Saved entries:
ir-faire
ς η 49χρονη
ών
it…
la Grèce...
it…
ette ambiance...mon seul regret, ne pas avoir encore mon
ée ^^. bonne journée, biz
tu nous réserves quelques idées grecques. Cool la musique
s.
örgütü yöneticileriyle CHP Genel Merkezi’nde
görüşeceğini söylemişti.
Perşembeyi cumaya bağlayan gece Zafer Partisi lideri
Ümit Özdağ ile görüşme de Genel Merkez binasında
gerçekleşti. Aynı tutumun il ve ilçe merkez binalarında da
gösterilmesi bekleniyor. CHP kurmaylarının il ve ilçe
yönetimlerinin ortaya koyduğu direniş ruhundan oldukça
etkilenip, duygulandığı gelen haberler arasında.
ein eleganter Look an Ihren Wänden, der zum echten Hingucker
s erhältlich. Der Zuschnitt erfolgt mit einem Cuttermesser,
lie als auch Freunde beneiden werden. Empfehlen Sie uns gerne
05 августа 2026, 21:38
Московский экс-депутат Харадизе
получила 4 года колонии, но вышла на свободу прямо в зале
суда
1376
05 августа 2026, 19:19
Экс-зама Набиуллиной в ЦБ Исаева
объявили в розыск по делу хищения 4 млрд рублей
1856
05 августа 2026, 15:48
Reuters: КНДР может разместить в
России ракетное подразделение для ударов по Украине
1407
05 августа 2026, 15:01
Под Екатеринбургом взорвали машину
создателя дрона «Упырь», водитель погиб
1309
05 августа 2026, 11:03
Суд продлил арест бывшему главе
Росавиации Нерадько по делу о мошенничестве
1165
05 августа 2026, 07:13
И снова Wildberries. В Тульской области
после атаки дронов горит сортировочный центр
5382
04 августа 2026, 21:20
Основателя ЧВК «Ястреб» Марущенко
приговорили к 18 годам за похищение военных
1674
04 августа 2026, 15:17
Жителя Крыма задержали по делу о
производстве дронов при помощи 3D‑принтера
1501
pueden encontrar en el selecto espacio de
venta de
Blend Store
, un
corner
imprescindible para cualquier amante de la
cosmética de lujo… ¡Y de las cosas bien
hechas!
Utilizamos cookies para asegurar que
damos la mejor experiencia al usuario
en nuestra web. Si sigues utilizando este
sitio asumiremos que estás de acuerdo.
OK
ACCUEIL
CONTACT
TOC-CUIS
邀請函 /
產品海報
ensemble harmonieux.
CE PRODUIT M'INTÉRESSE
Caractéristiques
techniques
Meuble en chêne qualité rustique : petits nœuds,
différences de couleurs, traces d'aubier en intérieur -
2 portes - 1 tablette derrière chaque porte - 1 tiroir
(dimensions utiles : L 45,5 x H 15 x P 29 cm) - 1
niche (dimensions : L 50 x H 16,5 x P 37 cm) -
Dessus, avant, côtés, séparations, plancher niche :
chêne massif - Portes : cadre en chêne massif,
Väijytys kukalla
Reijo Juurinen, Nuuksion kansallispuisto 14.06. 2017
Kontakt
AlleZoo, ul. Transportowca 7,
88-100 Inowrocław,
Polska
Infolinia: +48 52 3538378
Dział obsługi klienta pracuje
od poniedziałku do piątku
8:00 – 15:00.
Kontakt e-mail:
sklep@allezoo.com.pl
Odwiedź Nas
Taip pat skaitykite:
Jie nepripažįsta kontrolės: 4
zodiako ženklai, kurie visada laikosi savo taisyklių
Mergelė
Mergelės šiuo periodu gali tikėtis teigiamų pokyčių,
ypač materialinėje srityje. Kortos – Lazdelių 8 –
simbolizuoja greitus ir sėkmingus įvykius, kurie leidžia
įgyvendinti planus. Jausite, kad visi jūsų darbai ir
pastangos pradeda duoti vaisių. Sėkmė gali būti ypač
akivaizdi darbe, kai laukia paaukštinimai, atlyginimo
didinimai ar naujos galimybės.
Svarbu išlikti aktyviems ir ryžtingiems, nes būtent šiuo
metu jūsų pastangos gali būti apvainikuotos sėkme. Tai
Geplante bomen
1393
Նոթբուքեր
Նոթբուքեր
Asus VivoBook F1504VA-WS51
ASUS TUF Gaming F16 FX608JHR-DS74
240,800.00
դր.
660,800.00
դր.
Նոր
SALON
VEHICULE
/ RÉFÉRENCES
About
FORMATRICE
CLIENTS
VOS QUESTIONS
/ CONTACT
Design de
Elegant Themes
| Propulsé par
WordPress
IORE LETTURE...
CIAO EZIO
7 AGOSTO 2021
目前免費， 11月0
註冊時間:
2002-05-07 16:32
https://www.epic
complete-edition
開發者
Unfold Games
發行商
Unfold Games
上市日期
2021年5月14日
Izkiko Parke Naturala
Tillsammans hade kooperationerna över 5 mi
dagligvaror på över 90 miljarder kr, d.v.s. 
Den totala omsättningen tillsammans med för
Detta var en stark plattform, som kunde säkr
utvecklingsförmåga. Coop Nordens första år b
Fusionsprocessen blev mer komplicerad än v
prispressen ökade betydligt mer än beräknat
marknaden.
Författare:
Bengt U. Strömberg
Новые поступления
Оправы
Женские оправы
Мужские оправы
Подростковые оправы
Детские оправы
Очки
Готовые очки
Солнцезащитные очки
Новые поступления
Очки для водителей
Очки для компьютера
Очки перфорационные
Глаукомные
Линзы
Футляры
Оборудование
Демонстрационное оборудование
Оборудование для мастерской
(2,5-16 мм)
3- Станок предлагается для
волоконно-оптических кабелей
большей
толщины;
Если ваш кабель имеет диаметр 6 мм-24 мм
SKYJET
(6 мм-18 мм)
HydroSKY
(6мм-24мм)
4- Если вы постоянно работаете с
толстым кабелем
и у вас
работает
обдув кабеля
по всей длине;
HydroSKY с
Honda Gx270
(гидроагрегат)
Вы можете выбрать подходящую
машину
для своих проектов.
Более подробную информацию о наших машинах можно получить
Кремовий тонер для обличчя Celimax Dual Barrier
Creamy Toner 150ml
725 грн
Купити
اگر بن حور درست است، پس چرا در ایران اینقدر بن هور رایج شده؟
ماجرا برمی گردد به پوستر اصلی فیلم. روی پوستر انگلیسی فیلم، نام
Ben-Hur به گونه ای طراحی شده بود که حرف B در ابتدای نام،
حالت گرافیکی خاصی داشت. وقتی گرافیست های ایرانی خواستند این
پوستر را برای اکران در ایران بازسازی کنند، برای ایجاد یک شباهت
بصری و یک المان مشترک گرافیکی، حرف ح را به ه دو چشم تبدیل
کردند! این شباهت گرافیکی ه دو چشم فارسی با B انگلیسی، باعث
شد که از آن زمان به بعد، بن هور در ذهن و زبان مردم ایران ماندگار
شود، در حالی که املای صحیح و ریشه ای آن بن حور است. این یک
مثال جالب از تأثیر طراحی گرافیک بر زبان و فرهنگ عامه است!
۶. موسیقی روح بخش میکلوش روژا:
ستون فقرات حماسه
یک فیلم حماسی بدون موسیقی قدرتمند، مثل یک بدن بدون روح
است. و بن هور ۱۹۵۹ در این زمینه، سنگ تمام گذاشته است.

▶ **What this task involves**: Write out all the saved entries above again, substituting "Ozon" for "Wildberries" and keeping everything else the same.

▶ **Solution for this problem**:
ir-faire
ς η 49χρονη
ών
it…
la Grèce...
it…
ette ambiance...mon seul regret, ne pas avoir encore mon
ée ^^. bonne journée, biz
tu nous réserves quelques idées grecques. Cool la musique
s.
örgütü yöneticileriyle CHP Genel Merkezi’nde
görüşeceğini söylemişti.
Perşembeyi cumaya bağlayan gece Zafer Partisi lideri
Ümit Özdağ ile görüşme de Genel Merkez binasında
gerçekleşti. Aynı tutumun il ve ilçe merkez binalarında da
gösterilmesi bekleniyor. CHP kurmaylarının il ve ilçe
yönetimlerinin ortaya koyduğu direniş ruhundan oldukça
etkilenip, duygulandığı gelen haberler arasında.
ein eleganter Look an Ihren Wänden, der zum echten Hingucker
s erhältlich. Der Zuschnitt erfolgt mit einem Cuttermesser,
lie als auch Freunde beneiden werden. Empfehlen Sie uns gerne
05 августа 2026, 21:38
Московский экс-депутат Харадизе
получила 4 года колонии, но вышла на свободу прямо в зале
суда
1376
05 августа 2026, 19:19
Экс-зама Набиуллиной в ЦБ Исаева
объявили в розыск по делу хищения 4 млрд рублей
1856
05 августа 2026, 15:48
Reuters: КНДР может разместить в
России ракетное подразделение для ударов по Украине
1407
05 августа 2026, 15:01
Под Екатеринбургом взорвали машину
создателя дрона «Упырь», водитель погиб
1309
05 августа 2026, 11:03
Суд продлил арест бывшему главе
Росавиации Нерадько по делу о мошенничестве
1165
05 августа 2026, 07:13
И снова Ozon. В Тульской области
после атаки дронов горит сортировочный центр
5382
04 августа 2026, 21:20
Основателя ЧВК «Ястреб» Марущенко
приговорили к 18 годам за похищение военных
1674
04 августа 2026, 15:17
Жителя Крыма задержали по делу о
производстве дронов при помощи 3D‑принтера
1501
pueden encontrar en el selecto espacio de
venta de
Blend Store
, un
corner
imprescindible para cualquier amante de la
cosmética de lujo… ¡Y de las cosas bien
hechas!
Utilizamos cookies para asegurar que
damos la mejor experiencia al usuario
en nuestra web. Si sigues utilizando este
sitio asumiremos que estás de acuerdo.
OK
ACCUEIL
CONTACT
TOC-CUIS
邀請函 /
產品海報
ensemble harmonieux.
CE PRODUIT M'INTÉRESSE
Caractéristiques
techniques
Meuble en chêne qualité rustique : petits nœuds,
différences de couleurs, traces d'aubier en intérieur -
2 portes - 1 tablette derrière chaque porte - 1 tiroir
(dimensions utiles : L 45,5 x H 15 x P 29 cm) - 1
niche (dimensions : L 50 x H 16,5 x P 37 cm) -
Dessus, avant, côtés, séparations, plancher niche :
chêne massif - Portes : cadre en chêne massif,
Väijytys kukalla
Reijo Juurinen, Nuuksion kansallispuisto 14.06. 2017
Kontakt
AlleZoo, ul. Transportowca 7,
88-100 Inowrocław,
Polska
Infolinia: +48 52 3538378
Dział obsługi klienta pracuje
od poniedziałku do piątku
8:00 – 15:00.
Kontakt e-mail:
sklep@allezoo.com.pl
Odwiedź Nas
Taip pat skaitykite:
Jie nepripažįsta kontrolės: 4
zodiako ženklai, kurie visada laikosi savo taisyklių
Mergelė
Mergelės šiuo periodu gali tikėtis teigiamų pokyčių,
ypač materialinėje srityje. Kortos – Lazdelių 8 –
simbolizuoja greitus ir sėkmingus įvykius, kurie leidžia
įgyvendinti planus. Jausite, kad visi jūsų darbai ir
pastangos pradeda duoti vaisių. Sėkmė gali būti ypač
akivaizdi darbe, kai laukia paaukštinimai, atlyginimo
didinimai ar naujos galimybės.
Svarbu išlikti aktyviems ir ryžtingiems, nes būtent šiuo
metu jūsų pastangos gali būti apvainikuotos sėkme. Tai
Geplante bomen
1393
Նոթբուքեր
Նոթբուքեր
Asus VivoBook F1504VA-WS51
ASUS TUF Gaming F16 FX608JHR-DS74
240,800.00
դր.
660,800.00
դր.
Նոր
SALON
VEHICULE
/ RÉFÉRENCES
About
FORMATRICE
CLIENTS
VOS QUESTIONS
/ CONTACT
Design de
Elegant Themes
| Propulsé par
WordPress
IORE LETTURE...
CIAO EZIO
7 AGOSTO 2021
目前免費， 11月0
註冊時間:
2002-05-07 16:32
https://www.epic
complete-edition
開發者
Unfold Games
發行商
Unfold Games
上市日期
2021年5月14日
Izkiko Parke Naturala
Tillsammans hade kooperationerna över 5 mi
dagligvaror på över 90 miljarder kr, d.v.s. 
Den totala omsättningen tillsammans med för
Detta var en stark plattform, som kunde säkr
utvecklingsförmåga. Coop Nordens första år b
Fusionsprocessen blev mer komplicerad än v
prispressen ökade betydligt mer än beräknat
marknaden.
Författare:
Bengt U. Strömberg
Новые поступления
Оправы
Женские оправы
Мужские оправы
Подростковые оправы
Детские оправы
Очки
Готовые очки
Солнцезащитные очки
Новые поступления
Очки для водителей
Очки для компьютера
Очки перфорационные
Глаукомные
Линзы
Футляры
Оборудование
Демонстрационное оборудование
Оборудование для мастерской
(2,5-16 мм)
3- Станок предлагается для
волоконно-оптических кабелей
большей
толщины;
Если ваш кабель имеет диаметр 6 мм-24 мм
SKYJET
(6 мм-18 мм)
HydroSKY
(6мм-24мм)
4- Если вы постоянно работаете с
толстым кабелем
и у вас
работает
обдув кабеля
по всей длине;
HydroSKY с
Honda Gx270
(гидроагрегат)
Вы можете выбрать подходящую
машину
для своих проектов.
Более подробную информацию о наших машинах можно получить
Кремовий тонер для обличчя Celimax Dual Barrier
Creamy Toner 150ml
725 грн
Купити
اگر بن حور درست است، پس چرا در ایران اینقدر بن هور رایج شده؟
ماجرا برمی گردد به پوستر اصلی فیلم. روی پوستر انگلیسی فیلم، نام
Ben-Hur به گونه ای طراحی شده بود که حرف B در ابتدای نام،
حالت گرافیکی خاصی داشت. وقتی گرافیست های ایرانی خواستند این
پوستر را برای اکران در ایران بازسازی کنند، برای ایجاد یک شباهت
بصری و یک المان مشترک گرافیکی، حرف ح را به ه دو چشم تبدیل
کردند! این شباهت گرافیکی ه دو چشم فارسی با B انگلیسی، باعث
شد که از آن زمان به بعد، بن هور در ذهن و زبان مردم ایران ماندگار
شود، در حالی که املای صحیح و ریشه ای آن بن حور است. این یک
مثال جالب از تأثیر طراحی گرافیک بر زبان و فرهنگ عامه است!
۶. موسیقی روح بخش میکلوش روژا:
ستون فقرات حماسه
یک فیلم حماسی بدون موسیقی قدرتمند، مثل یک بدن بدون روح
است. و بن هور ۱۹۵۹ در این زمینه، سنگ تمام گذاشته است.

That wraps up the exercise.